El hecho de la demanda efectiva fluctuar y no regresar a los niveles de pleno empleo implica, para Keynes, que la ley de Say no siempre se verifica, lo que obliga a una dupla investigación. En primer lugar, presupone esclarecer como se utiliza el ingreso en consumo e inversión. En segundo lugar, convida a encontrar una explicación para el gasto, es decir explicar por que esta no se realiza en consumo e inversión, por que el no-consumo no se transforma en inversión. Para Keynes, esta situación acontece solo en una economía monetaria, donde la moneda, más allá de servir como medida de trueque y circulación, sirve como medio de pago, pudiendo ser atesorada.

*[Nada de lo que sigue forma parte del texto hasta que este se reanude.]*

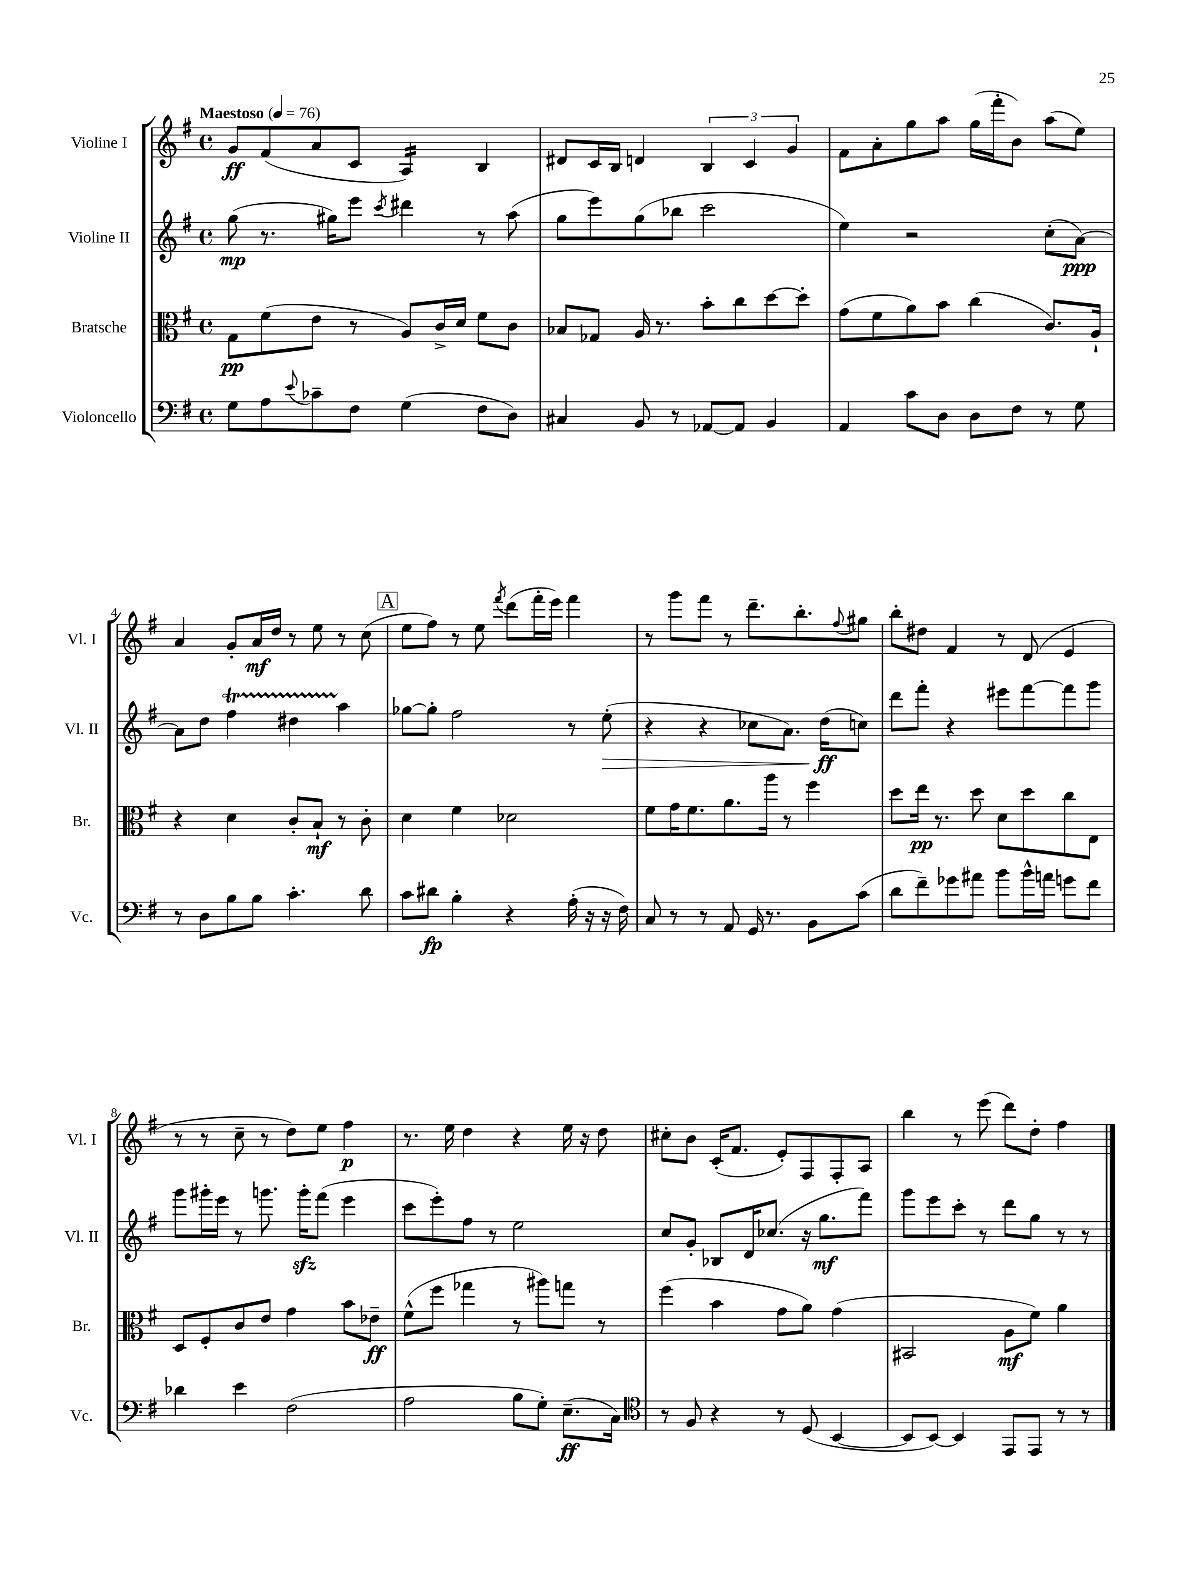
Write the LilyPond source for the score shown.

<<
\new StaffGroup <<
\new Staff = "s0" \with { instrumentName = "Violine I" shortInstrumentName = "Vl. I" } {
    \clef treble \key g \major \defaultTimeSignature \time 4/4 \tempo "Maestoso" 4 = 76
    g'8\ff fis'8( a'8 c'8 a4:16) b4 |
    dis'8 c'16 b16 d'4 \tuplet 3/2 { b4 c'4 g'4 } |
    fis'8 a'8-. g''8 a''8 g''16( fis'''16-. b'8) a''8( e''8) |
    a'4 g'8-. a'16\mf d''16 r8 e''8 r8 c''8( |
    \mark \markup { \box "A" } e''8 fis''8) r8 e''8 \acciaccatura { fis'''8 } d'''8( fis'''16-. e'''16) fis'''4 |
    r8 g'''8 fis'''8 r8 d'''8.-- b''8.-. \appoggiatura { fis''8 } gis''8 |
    b''8-. dis''8 fis'4 r8 d'8( e'4 |
    r8 r8 c''8-- r8 d''8) e''8 fis''4\p |
    r8. e''16 d''4 r4 e''16 r16 d''8 |
    cis''8-. b'8 c'16-.( fis'8. e'8-.) fis8 fis8-. a8 |
    b''4 r8 e'''8( d'''8) d''8-. fis''4 \bar "|." |
}
\new Staff = "s1" \with { instrumentName = "Violine II" shortInstrumentName = "Vl. II" } {
    \clef treble \key g \major \defaultTimeSignature \time 4/4
    g''8\mp( r8. gis''16) e'''8 \acciaccatura { c'''8 } dis'''4 r8 a''8( |
    g''8 e'''8) g''8( bes''8 c'''2 |
    e''4) r2 c''8-.( a'8~\ppp) |
    a'8 d''8 fis''4\startTrillSpan dis''4 a''4\stopTrillSpan |
    \mark \markup { \box "A" } ges''8~ ges''8-. fis''2 r8 e''8-.\>( |
    r4 r4 ces''8 a'8.) d''16\ff\!( c''8) |
    d'''8 fis'''8-. r4 eis'''8 fis'''8~ fis'''8 g'''8 |
    g'''8 gis'''16-. e'''16 r8 g'''8. g'''16-.\sfz fis'''8( e'''4 |
    c'''8 e'''8-.) fis''8 r8 e''2 |
    c''8 g'8-. bes8 d'16 ces''8.( r16 g''8.\mf fis'''8) |
    g'''8 e'''8 c'''8-. r8 d'''8 g''8 r8 r8 \bar "|." |
}
\new Staff = "s2" \with { instrumentName = "Bratsche" shortInstrumentName = "Br." } {
    \clef alto \key g \major \defaultTimeSignature \time 4/4
    g8\pp fis'8( e'8 r8 a8) c'16-> d'16 fis'8 c'8 |
    bes8 ges8 a16 r8. b'8-. c''8 d''8~ d''8-. |
    g'8( fis'8 a'8) b'8 c''4( c'8.) a16-! |
    r4 d'4 c'8-. b8-!\mf r8 c'8-. |
    \mark \markup { \box "A" } d'4 fis'4 des'2 |
    fis'8 g'16 fis'8. a'8. a''16 r8 fis''4 |
    d''8 e''16\pp r8. d''8 d'8 d''8 c''8 e8 |
    d8 fis8-. c'8 e'8 g'4 b'8 ees'8--\ff |
    fis'8-^( fis''8 ges''4 r8 ais''8) g''8 r8 |
    fis''4( b'4 g'8 a'8) g'4( |
    bis,2 a8\mf fis'8) a'4 \bar "|." |
}
\new Staff = "s3" \with { instrumentName = "Violoncello" shortInstrumentName = "Vc." } {
    \clef bass \key g \major \defaultTimeSignature \time 4/4
    g8 a8 \appoggiatura { e'8 } ces'8-- fis8 g4( fis8 d8) |
    cis4 b,8 r8 aes,8~ aes,8 b,4 |
    a,4 c'8 d8 d8 fis8 r8 g8 |
    r8 d8 b8 b8 c'4.-. d'8 |
    \mark \markup { \box "A" } c'8 dis'8\fp b4-. r4 a16-.( r16 r16 fis16) |
    c8 r8 r8 a,8 g,16 r8. b,8 c'8( |
    d'8 fis'8--) ges'8 ais'8 b'8 b'16-^ a'16 g'8 fis'8 |
    des'4 e'4 fis2( |
    a2 b8 g8-.) e8.--\ff( c16) |
    \clef tenor r8 fis8 r4 r8 d8( b,4~ |
    b,8 b,8~) b,4 e,8 e,8 r8 r8 \bar "|." |
}
>>
>>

La idea de atesoramiento ocupa, efectivamente, un lugar central en la reflexión de Keynes sobre las funciones del dinero y la determinación de la tasa de interés, aunque sea solo una de las determinantes de la incertidumbre sobre la demanda de moneda o la preferencia por la liquidez, problemas teóricos que están asociados al comportamiento de determinados agentes. La teoría de Keynes refleja el intento de dar cuenta del cambio comportamental de un grupo social que, en la época de la competencia pura y perfecta, aseguraba- aceptando como convencionalmente ajustada a la tasa de interés vigente- la acumulación necesaria a las inversiones.

El primero aspecto a investigar es la insuficiencia de demanda efectiva, por lo que la construcción del modelo de Keynes se concentra en los factores que provocan las fluctuaciones de la demanda agregada. Del estudio del consumo se deduce que existe para Keynes una tendencia de largo plazo que actúa en el corto plazo, en la cual la propensión marginal al consumo es decreciente, aunque el nivel de consumo pueda ser estable, y del análisis de la inversión resulta el mayor condicionamiento para la demanda agregada, pues la inversión es inestable, de incertidumbre y limitado por las fuerzas egoístas de la especulación.

La demanda efectiva de pleno empleo es un caso especial que se realiza solo cuando la propensión marginal al consumo y el incentivo a la inversión se encuentran en una relación óptima, donde la utilidad del salario real es igual a la desutilidad del trabajo. Dada la propensión al consumo y la tasa de nueva inversión, existe un nivel de empleo compatible con el equilibrio, pues un otro equilibrio produciría una desigualdad entre el precio de la oferta global de la producción es el precio de su demanda global. Tal como en una economía de trueque o de moneda neutral, en la cual el salario real y el empleo están correlacionados, los ingresos generados en pleno empleo permiten la realización de la demanda, sobre la vigencia de la ley de Say.

Si ese nivel poder ser inferior al nivel de pleno empleo, el salario no podrá ser inferior a la desutilidad del trabajo. En ese caso, los precios de la oferta se deberán reducir y los ingresos deberán adecuarse. Si eso no fuese posible, si el ajuste por los precios no funcionase, el nivel de empleo se reducirá, presionando el precio del trabajo a la baja, generando desocupación involuntaria.